Last Wednesday (Dec.14), VTrans’ consultants presented the final draft of the Middlebury State Airport Master Plan. One might expect that after 30+ months and almost $350,000 of consulting fees, that this plan might prove to be a concise, data-backed and realistic business case for the continued existence of the State Airport for the next 15-20 years. It was not. Instead the Master report continues a slow development creep for an airport that is desperately trying to justify its own existence, and continues the Vermont taxpayer burden which supports its operational losses year after year.

Listening to the presentation, we felt like the Queen in Alice Through the Looking Glass —, “sometimes I’ve believed as many as six impossible things before breakfast.”

So what did we learn about the Airport Master Plan? Here are VTrans’ “six impossible things” that they want you to believe.

First, the Master Plan recommends development at the Airport that totals more than $10M of public funds that would be spent on the capital improvements at the Airport over the next 20 years. This includes over $1M for a 1,500-square-foot terminal building for use as a pilot lounge. At a time when local residents are struggling to find affordable housing, this is at the very least tone deaf. We suggest that $10M of public investment in Middlebury for housing and childcare could really make a substantial difference to the Town infrastructure and economic development. The projected public investment works out at a shocking $360,000 per hobby plane (n=28) that is actually “based” at the airport.

Second, the authors of the report also agreed that there is no reliable data about actual flight activity at the airport. The report presents projections that are little more than guesswork. For example, the much-vaunted GARD system that VTrans’ Ms. Brassard mentioned in the Addison Independent article of Oct 13, (“VTrans explains flight counts at Middlebury airports”) is, according to VTrans, no more or no less reliable than other counting systems like FlightAware, which shows considerably less activity at Middlebury than the GARD count. But VTrans chooses to use the more “optimistic” number — I wonder why?

Third, VTrans admits that there is no waitlist for hangars at the airport and that they have “never claimed there was.” And yet the Master Plan includes space for almost 50,000sq feet of additional space! The consultants also agreed that the current plan for the North Hangars — which more than doubles existing size of the hangar space at Middlebury — would not have been planned nor placed where they are shown in the Master Plan if VTrans had not insisted on them being included. They were included because VTrans had initiated Act 250 proceedings to get hangars permitted before the Master Plan was even started. In other words, the consultants did not independently verify that hangars were needed nor that they were in a preferred spot. In an uncharacteristically frank admission, a VTrans employee months ago agreed that “they are not even where the pilots want them.”

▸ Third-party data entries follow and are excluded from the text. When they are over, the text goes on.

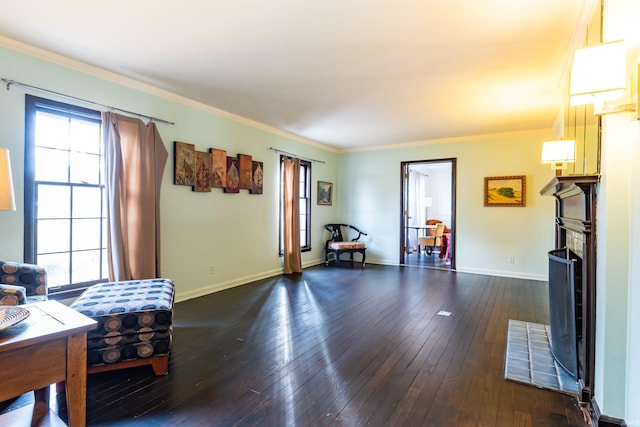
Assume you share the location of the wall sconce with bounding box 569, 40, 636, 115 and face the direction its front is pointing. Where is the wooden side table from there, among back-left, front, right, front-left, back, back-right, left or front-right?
front-left

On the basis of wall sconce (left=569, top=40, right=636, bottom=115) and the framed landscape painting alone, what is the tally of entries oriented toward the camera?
1

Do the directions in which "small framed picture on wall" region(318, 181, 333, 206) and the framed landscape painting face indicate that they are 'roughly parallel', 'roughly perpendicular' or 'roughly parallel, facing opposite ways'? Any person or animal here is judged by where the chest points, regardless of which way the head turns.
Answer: roughly perpendicular

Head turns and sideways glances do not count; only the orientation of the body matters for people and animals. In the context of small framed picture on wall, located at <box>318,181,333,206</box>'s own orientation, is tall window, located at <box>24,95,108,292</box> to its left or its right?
on its right

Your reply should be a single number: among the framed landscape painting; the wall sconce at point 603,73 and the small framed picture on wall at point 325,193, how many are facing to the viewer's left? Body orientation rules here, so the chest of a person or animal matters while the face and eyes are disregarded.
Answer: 1

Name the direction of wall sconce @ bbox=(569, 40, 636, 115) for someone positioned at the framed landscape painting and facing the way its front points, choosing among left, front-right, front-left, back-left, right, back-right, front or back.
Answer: front

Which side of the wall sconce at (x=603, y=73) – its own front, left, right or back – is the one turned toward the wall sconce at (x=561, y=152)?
right

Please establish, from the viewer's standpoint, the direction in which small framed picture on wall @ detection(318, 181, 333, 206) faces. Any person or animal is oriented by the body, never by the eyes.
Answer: facing the viewer and to the right of the viewer

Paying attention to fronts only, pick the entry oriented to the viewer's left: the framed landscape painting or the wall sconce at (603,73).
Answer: the wall sconce

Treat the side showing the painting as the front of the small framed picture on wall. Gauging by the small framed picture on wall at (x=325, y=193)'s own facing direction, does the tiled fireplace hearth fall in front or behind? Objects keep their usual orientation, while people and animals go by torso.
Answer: in front

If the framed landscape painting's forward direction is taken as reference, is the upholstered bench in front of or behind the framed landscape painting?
in front

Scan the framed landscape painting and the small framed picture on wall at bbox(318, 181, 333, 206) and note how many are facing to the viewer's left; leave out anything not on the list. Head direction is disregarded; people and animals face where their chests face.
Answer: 0

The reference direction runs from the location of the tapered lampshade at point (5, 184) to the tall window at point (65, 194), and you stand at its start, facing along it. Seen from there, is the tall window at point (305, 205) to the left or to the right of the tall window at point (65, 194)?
right

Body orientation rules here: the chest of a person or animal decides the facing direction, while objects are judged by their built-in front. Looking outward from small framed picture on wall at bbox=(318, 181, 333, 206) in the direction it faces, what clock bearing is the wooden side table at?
The wooden side table is roughly at 2 o'clock from the small framed picture on wall.

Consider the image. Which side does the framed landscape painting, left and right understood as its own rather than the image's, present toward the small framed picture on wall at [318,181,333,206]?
right

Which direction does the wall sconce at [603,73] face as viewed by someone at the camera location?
facing to the left of the viewer

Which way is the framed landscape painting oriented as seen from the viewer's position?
toward the camera

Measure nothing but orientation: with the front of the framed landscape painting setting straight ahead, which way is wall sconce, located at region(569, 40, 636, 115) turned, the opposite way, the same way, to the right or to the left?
to the right

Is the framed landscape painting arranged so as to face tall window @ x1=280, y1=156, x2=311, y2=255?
no
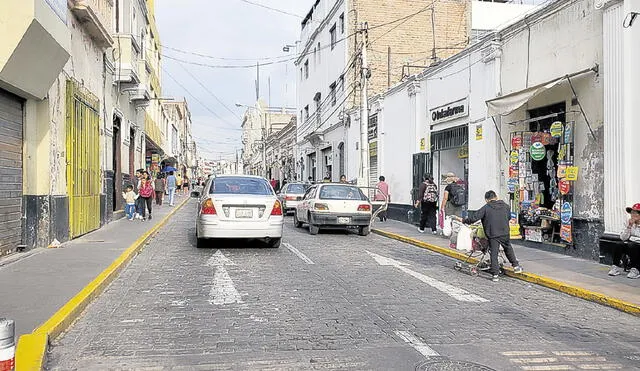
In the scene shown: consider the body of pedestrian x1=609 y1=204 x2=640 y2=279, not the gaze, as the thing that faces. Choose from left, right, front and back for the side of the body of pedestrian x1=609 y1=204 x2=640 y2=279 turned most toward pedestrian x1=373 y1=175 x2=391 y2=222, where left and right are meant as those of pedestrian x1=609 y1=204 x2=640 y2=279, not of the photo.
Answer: right

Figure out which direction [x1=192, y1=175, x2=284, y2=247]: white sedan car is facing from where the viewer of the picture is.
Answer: facing away from the viewer

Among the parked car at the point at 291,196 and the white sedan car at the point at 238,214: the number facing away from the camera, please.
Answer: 2

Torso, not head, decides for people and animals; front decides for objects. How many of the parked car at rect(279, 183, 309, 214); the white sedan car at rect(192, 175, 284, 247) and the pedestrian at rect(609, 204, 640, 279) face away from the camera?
2

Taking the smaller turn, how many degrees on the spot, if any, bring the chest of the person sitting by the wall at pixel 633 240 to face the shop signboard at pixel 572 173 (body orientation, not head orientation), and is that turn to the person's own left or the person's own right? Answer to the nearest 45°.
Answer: approximately 90° to the person's own right

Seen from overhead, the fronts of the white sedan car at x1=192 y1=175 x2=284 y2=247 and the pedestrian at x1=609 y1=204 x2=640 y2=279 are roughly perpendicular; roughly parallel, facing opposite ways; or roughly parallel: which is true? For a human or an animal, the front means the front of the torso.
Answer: roughly perpendicular

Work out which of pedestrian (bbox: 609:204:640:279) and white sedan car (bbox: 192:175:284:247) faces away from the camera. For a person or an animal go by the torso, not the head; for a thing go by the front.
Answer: the white sedan car

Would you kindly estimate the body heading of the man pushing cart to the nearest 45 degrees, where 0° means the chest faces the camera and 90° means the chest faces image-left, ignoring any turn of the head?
approximately 135°

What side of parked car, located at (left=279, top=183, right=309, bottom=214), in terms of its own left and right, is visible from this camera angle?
back

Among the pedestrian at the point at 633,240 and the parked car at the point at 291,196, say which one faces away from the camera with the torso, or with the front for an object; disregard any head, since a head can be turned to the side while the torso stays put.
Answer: the parked car

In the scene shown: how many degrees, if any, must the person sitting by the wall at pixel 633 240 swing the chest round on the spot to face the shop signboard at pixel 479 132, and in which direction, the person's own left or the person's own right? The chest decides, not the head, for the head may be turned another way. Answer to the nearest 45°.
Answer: approximately 90° to the person's own right

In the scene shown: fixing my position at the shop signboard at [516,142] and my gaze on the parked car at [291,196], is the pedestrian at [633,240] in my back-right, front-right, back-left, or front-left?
back-left
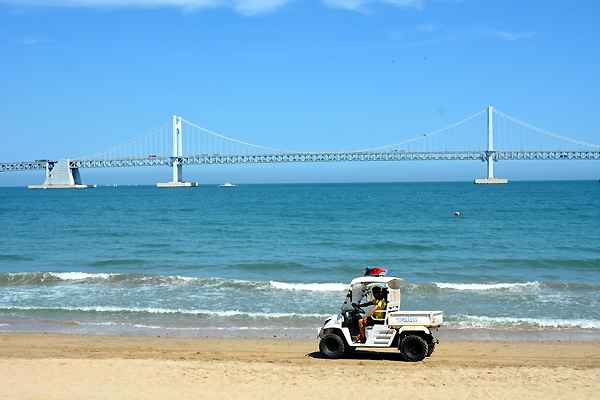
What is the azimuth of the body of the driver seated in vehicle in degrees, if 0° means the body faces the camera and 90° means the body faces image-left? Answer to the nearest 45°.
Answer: approximately 90°

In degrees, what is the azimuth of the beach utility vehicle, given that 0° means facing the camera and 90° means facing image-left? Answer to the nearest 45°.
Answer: approximately 90°
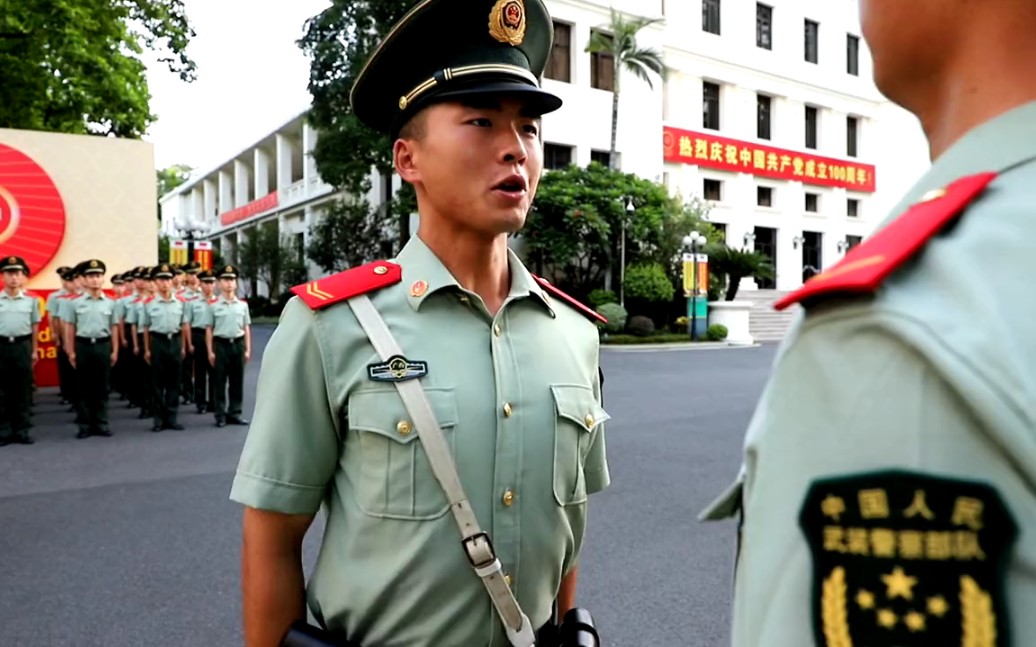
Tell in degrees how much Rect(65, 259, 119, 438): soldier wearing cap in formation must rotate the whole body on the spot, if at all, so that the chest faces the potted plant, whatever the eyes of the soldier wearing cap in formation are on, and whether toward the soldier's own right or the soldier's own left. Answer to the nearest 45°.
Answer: approximately 135° to the soldier's own left

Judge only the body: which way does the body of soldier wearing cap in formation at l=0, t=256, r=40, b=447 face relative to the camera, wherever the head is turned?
toward the camera

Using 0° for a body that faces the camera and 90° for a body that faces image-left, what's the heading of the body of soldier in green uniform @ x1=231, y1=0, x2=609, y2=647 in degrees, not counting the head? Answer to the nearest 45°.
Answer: approximately 315°

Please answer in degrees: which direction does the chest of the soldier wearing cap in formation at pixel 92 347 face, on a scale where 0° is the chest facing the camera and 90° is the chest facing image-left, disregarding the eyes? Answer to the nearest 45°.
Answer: approximately 0°

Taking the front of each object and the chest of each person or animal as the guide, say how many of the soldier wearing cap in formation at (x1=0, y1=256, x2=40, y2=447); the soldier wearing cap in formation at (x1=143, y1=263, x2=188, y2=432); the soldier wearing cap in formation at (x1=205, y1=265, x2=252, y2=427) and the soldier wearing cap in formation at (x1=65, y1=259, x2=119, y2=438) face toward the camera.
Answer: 4

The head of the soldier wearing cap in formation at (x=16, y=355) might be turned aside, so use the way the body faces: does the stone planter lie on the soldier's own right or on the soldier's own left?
on the soldier's own left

Fourth, there is no environmental plan or plan for development at the airport which addresses the biggest challenge to the State and Federally — the climate change crisis. The plan, for example (and despite a direct mandate from the Vermont Legislature) does not include any electric charging stations either for planes or local cars.

Fifth, VTrans stated that there is a cost limit to the efforts that VTrans will address quality of life issues for the Airport neighbors — so they have not included any noise reduction berms, there will be no change in annual herbicide usage to control weed growth and little to no reduction in leaded fuel use is included in the Master Plan.

Sixth, and perhaps the most deaf to community and Town concerns, was that despite being above the sole source water supply for Middlebury and East Middlebury, VTrans see no reason to test either the current or future impacts of this proposed development on water quality, instead relying on the Act 250 process to mitigate any risk.

It’s time to change the paradigm. Middlebury State Airport has outlived its usefulness. I fear, like Alice, we may have gone through the looking glass, but it’s not too late to stop VTrans’ venturing into Wonderland!